Saturday, April 20, 2013

Just sitting here, reflecting

I've been thinking for weeks now, wondering where my time goes and what my life has brought me to in the past few years.  I think about this blog and how I really just didn't embrace it.  I'll be honest, I wasn't ready at the time and I'm still not sure I'll ever be one of those people who can blog daily. 

The past fews years have been a struggle, to say the least.  So many changes have occured, and overall, I'm a happier person now that we are thru it.  I think I have my priorities straight.  I think doesn't sound overall like a commitment, but life changes and you have to roll with it.  That has been my lesson.
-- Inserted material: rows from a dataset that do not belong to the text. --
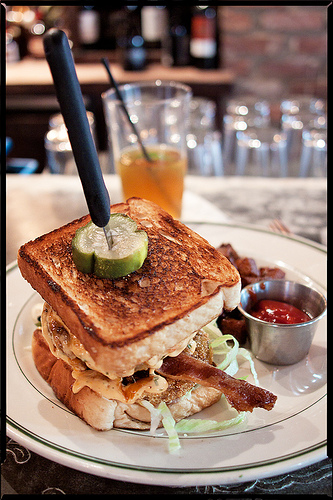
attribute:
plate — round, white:
[6, 217, 327, 487]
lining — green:
[3, 219, 332, 476]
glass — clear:
[101, 80, 193, 223]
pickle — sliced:
[71, 213, 148, 280]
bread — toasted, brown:
[17, 196, 222, 432]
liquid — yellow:
[119, 145, 187, 222]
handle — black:
[42, 28, 112, 227]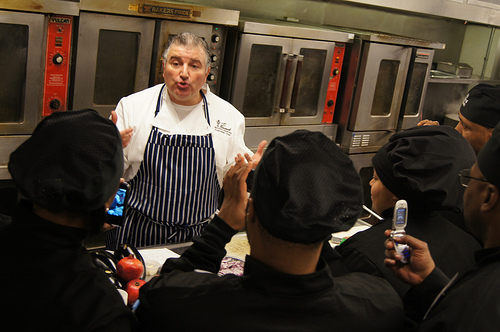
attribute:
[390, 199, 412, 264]
flip phone — silver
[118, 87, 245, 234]
apron — white, black, striped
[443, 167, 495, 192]
glasses — black, metal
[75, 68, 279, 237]
apron — black, white, stripes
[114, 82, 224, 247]
apron — black, white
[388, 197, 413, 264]
cellphone — silver, small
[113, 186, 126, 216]
phone — black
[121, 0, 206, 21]
sign — silver, metal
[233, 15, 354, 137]
oven — metal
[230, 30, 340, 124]
doors — metal, silver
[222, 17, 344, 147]
oven — silver, metal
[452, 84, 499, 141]
person — black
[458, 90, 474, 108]
writing — white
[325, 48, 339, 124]
knobs — black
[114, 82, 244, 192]
shirt — white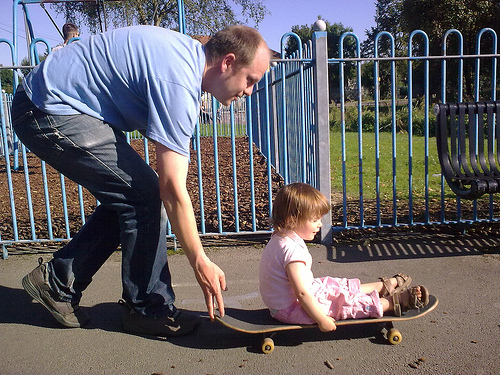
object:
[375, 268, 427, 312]
sandals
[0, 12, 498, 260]
railing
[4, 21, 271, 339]
man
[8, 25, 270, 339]
father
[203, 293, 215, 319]
finger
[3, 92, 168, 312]
jeans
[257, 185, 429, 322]
girl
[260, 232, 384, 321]
pink outfit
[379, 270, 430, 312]
brown sandals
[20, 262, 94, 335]
brown boot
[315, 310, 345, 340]
hand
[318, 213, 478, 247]
shadow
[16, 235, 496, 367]
sidewalk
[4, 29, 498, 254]
fence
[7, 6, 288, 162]
tee shirt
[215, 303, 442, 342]
skateboard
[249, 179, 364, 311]
kid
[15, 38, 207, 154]
shirt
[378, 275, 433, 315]
shoes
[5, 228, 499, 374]
walkway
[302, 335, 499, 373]
wood chips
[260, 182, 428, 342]
child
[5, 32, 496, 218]
fencing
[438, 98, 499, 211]
bench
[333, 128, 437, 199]
area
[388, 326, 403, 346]
wheel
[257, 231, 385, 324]
outfit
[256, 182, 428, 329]
daughter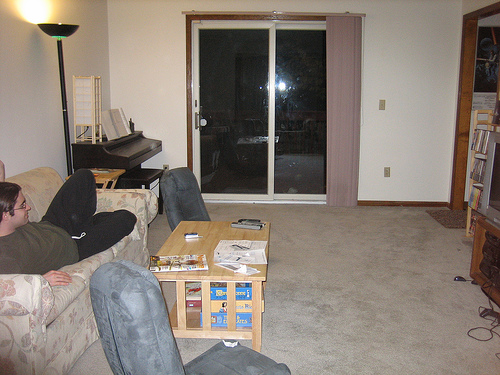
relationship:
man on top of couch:
[2, 172, 138, 270] [0, 166, 154, 374]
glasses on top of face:
[12, 201, 30, 209] [14, 195, 29, 226]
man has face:
[2, 172, 138, 270] [14, 195, 29, 226]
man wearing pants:
[2, 172, 138, 270] [44, 170, 136, 257]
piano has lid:
[74, 128, 165, 185] [103, 134, 159, 158]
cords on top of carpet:
[463, 293, 498, 343] [77, 193, 500, 368]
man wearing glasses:
[2, 172, 138, 270] [12, 201, 30, 209]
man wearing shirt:
[2, 172, 138, 270] [6, 224, 77, 275]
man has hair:
[2, 172, 138, 270] [2, 183, 17, 214]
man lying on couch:
[2, 172, 138, 270] [0, 166, 154, 374]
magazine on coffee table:
[151, 253, 205, 272] [152, 218, 271, 335]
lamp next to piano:
[41, 22, 78, 176] [74, 128, 165, 185]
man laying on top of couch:
[2, 172, 138, 270] [0, 166, 154, 374]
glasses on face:
[12, 201, 30, 209] [14, 195, 29, 226]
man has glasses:
[2, 172, 138, 270] [12, 201, 30, 209]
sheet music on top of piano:
[99, 108, 127, 139] [74, 128, 165, 185]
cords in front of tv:
[463, 293, 498, 343] [476, 127, 500, 218]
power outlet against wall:
[380, 99, 387, 113] [107, 3, 461, 204]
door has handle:
[191, 21, 326, 195] [194, 112, 199, 129]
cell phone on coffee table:
[184, 233, 197, 239] [152, 218, 271, 335]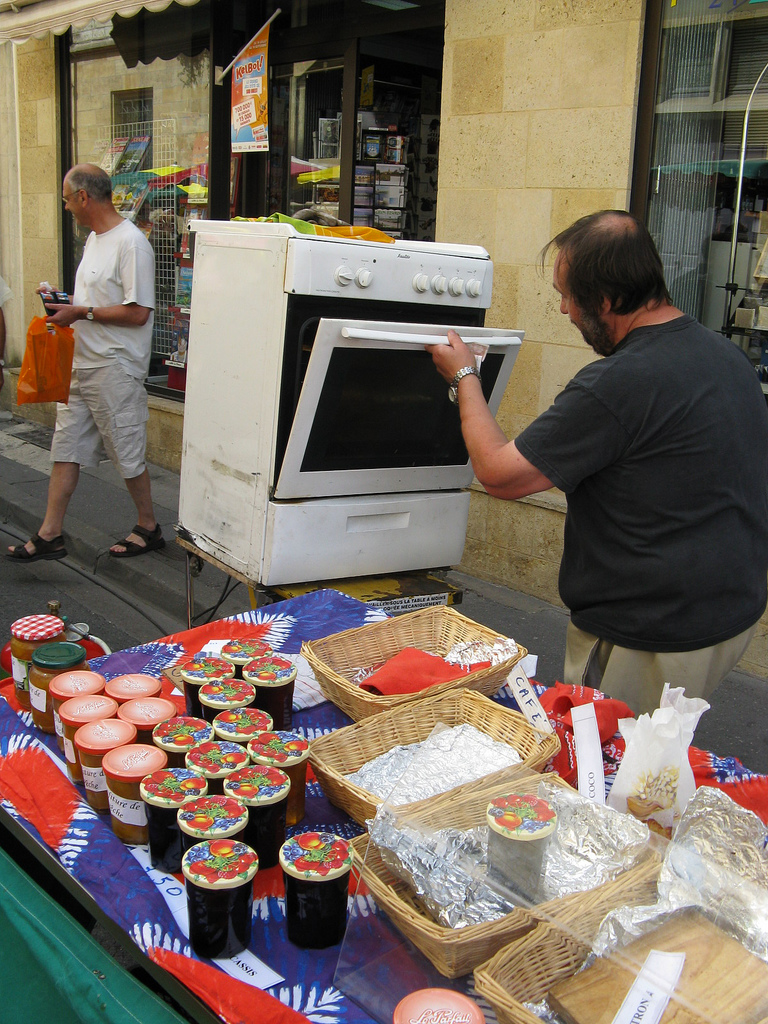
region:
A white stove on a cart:
[179, 215, 532, 584]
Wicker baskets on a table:
[303, 604, 710, 972]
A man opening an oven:
[423, 209, 766, 708]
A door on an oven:
[271, 306, 524, 493]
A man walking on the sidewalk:
[2, 160, 165, 565]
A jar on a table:
[175, 837, 262, 955]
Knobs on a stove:
[333, 258, 487, 304]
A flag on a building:
[211, 10, 279, 155]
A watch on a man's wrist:
[449, 358, 480, 382]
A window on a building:
[638, 0, 760, 392]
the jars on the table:
[5, 607, 348, 950]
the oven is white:
[181, 204, 500, 583]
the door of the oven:
[283, 308, 527, 504]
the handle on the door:
[327, 320, 523, 358]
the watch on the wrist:
[437, 363, 480, 410]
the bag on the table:
[599, 674, 716, 837]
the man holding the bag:
[13, 151, 173, 560]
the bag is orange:
[14, 309, 73, 409]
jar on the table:
[177, 886, 248, 956]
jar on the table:
[283, 855, 349, 954]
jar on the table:
[479, 798, 536, 895]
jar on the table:
[102, 778, 144, 844]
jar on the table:
[86, 755, 109, 807]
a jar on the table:
[285, 826, 383, 955]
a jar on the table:
[171, 868, 291, 960]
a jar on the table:
[184, 791, 216, 828]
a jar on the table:
[234, 780, 282, 832]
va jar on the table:
[256, 716, 330, 827]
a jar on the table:
[78, 732, 132, 815]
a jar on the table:
[48, 710, 122, 791]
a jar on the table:
[2, 624, 45, 713]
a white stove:
[187, 219, 521, 589]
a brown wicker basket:
[303, 601, 524, 722]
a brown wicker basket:
[311, 686, 560, 828]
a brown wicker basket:
[337, 769, 651, 977]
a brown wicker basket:
[477, 861, 763, 1022]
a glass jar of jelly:
[182, 841, 255, 957]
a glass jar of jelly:
[276, 832, 353, 949]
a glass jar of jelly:
[179, 796, 247, 844]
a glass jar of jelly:
[139, 768, 209, 872]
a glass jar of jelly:
[222, 761, 288, 860]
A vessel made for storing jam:
[279, 829, 351, 946]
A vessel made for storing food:
[183, 836, 259, 957]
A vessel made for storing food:
[179, 793, 250, 842]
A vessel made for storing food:
[101, 741, 169, 843]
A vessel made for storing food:
[75, 717, 137, 805]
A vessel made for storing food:
[26, 641, 87, 733]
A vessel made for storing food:
[8, 612, 65, 709]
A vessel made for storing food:
[182, 654, 235, 719]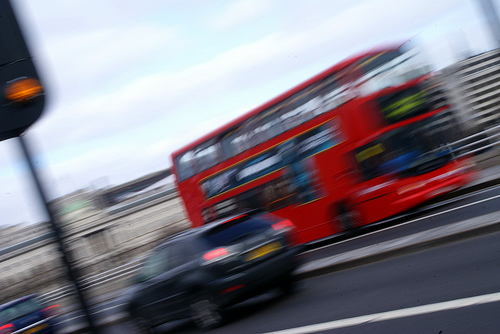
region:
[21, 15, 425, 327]
blurry image of bus and car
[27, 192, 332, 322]
blurry image of a car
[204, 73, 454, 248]
blurry image of a bus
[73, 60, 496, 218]
red double decker bus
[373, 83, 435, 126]
front electronic sign on bus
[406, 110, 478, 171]
front driver window on bus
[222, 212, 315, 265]
yellow license plate on car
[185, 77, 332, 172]
seats on top of bus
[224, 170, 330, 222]
window on bottom of bus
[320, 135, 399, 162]
sign on side of red bus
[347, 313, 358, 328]
the line is white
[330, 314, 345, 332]
the line is white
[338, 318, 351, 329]
the line is white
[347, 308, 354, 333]
the line is white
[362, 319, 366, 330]
the line is white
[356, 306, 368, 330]
the line is white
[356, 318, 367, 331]
the line is white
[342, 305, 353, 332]
the line is white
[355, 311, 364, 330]
the line is white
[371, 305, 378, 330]
the line is white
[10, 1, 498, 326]
photo is blurry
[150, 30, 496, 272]
a double decker bus is red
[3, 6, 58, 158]
a traffic light on the corner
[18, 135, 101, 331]
pole of traffic light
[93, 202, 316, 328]
car is black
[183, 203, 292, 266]
car has red lights on back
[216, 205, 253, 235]
signal light on car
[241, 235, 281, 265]
yellow plate on a car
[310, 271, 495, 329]
white line on a road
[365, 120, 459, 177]
windshield of red bus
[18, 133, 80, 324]
Black metal traffic signal post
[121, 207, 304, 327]
Dark green cross-over with red brake lights on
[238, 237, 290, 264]
Rear license plate is dark yellow and rectangular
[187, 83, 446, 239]
Red double-decker bus being driven down the street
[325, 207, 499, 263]
Elevated two-tone concrete median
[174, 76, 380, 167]
Passenger windows on top level of bus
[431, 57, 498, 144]
Multi-level concrete parking garage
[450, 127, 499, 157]
Gray steel protective fencing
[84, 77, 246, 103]
Big white cloud in the sky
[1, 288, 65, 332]
Bright blue SUV in front of other vehicles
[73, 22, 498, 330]
a blurry picture of a two decker bus and a car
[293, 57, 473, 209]
a blurry picture of a two decker bus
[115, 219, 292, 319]
a blurry picture of a black car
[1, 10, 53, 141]
a part of a traffic light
 Last year I gave myself the word "permission".  It was permission to create, lash out, cry, feel, make decisions, etc.  This year my word is free and so I am trying to live it - again going with the moment, enjoying each experience as it comes to me and the freedom to say "I don't want to when" I don't want to do something. 

My house is a bit more messy and I haven't truly crafted in a while.  I've spent the past two years trying to get the room into a new place and it's good.  It's coming along.  I'm making tweeks to where things are, what makes sense for my workstyle.  basically, like any relationship, working at it.  I had to fall in love again with this hobby of mine.  In the meantime I'm volunteering and filling up my heart with things that make me happy. 

As for scrapbooking, I purged a bunch of supplies and I'm still sorting thru others.  I'm categorizing and simplifying.  It feels good.   I think I'm almost there.....wish me luck and hopefully I'll have something posted soon.